Some overseas students who paid thousands of dollars to a tertiary institute that closed down, have been fully refunded after its owner repaid the money.
New Zealand National College shut down several months ago and was deregistered by the Qualifications Authority in January after almost nine months of investigations into poor quality control.
A group of about 40 students were then told they could not be fully refunded because only $6000 for each student was put into a trust fund, administered by the Public Trust.
In some cases, students at the New Zealand National College in Auckland paid another $8000 for their courses.
But just this week students got news that the director of the college, Evan Wu, had paid back a large sum of money.

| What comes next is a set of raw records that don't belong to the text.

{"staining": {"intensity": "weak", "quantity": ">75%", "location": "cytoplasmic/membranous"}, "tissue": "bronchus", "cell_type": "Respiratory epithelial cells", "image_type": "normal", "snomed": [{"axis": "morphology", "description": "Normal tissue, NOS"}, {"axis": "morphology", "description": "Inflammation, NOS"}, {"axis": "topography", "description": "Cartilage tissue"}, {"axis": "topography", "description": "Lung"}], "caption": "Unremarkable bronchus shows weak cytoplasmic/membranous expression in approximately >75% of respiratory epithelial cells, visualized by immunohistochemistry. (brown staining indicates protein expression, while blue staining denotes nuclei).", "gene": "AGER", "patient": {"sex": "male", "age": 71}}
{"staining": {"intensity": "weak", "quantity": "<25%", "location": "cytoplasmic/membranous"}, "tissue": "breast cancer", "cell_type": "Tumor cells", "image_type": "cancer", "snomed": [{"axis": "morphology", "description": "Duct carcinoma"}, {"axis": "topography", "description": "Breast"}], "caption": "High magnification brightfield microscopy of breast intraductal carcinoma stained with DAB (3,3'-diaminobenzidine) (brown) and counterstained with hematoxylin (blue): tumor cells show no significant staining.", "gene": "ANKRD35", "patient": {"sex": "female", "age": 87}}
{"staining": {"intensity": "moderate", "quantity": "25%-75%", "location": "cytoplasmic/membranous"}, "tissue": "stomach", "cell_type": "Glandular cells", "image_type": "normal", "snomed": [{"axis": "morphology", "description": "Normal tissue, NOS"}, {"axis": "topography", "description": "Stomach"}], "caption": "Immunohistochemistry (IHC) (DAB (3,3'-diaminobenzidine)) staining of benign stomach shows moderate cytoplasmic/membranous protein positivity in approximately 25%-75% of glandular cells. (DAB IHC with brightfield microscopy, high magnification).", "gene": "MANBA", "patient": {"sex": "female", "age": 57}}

One student, Hyunjin Oh, who paid $9000, received her outstanding $3000 yesterday.
But she has given up studying here and has decided to leave the country.
"It's been a hard [path] for us," Ms Oh said.
"I'm kind of drained from the experience as well and don't want to go through it again."
She did not think she would ever come back as an overseas student.
She was glad she decided to fight to get her money back.
"Some of my classmates and some friends, they said it wasn't going to work because it was the government we were fighting," she said.
"[I thought] yeah, maybe, but it was worth a try."
Another student, Cora, who has now been repaid the full $14,000 she paid for the course, was surprised to see all the money in her bank account yesterday.
"I feel really happy because at first we [weren't sure] we were going to get our full refund," she said.
Immigration lawyer Alastair McClymont said it has been a win for a few, but many more had lost thousands.
"I would expect the number would be in the hundreds but most of the students were too scared to come forward and say anything," he said.
"There's only a very, very small group of brave students who came forward and actually spoke about it.
"Those are the ones who are lucky enough to have their refunds approved by the owner of the school."
Alastair McClymont did not know how much Mr Wu paid back to the trust.
The case highlighted serious gaps in the international student market in New Zealand, he said.
"We need to take some very drastic steps to look at the export education industry, look at the involvement of unlicensed education agents both here in New Zealand and overseas [and] have a very close look at the quality of education being provided to international students," he said.
In a statement, NZQA said it was unable to comment because the matter is still under active investigation but it continues to work with students to resolve the situation.
RNZ briefly spoke to Mr Wu but he declined to comment.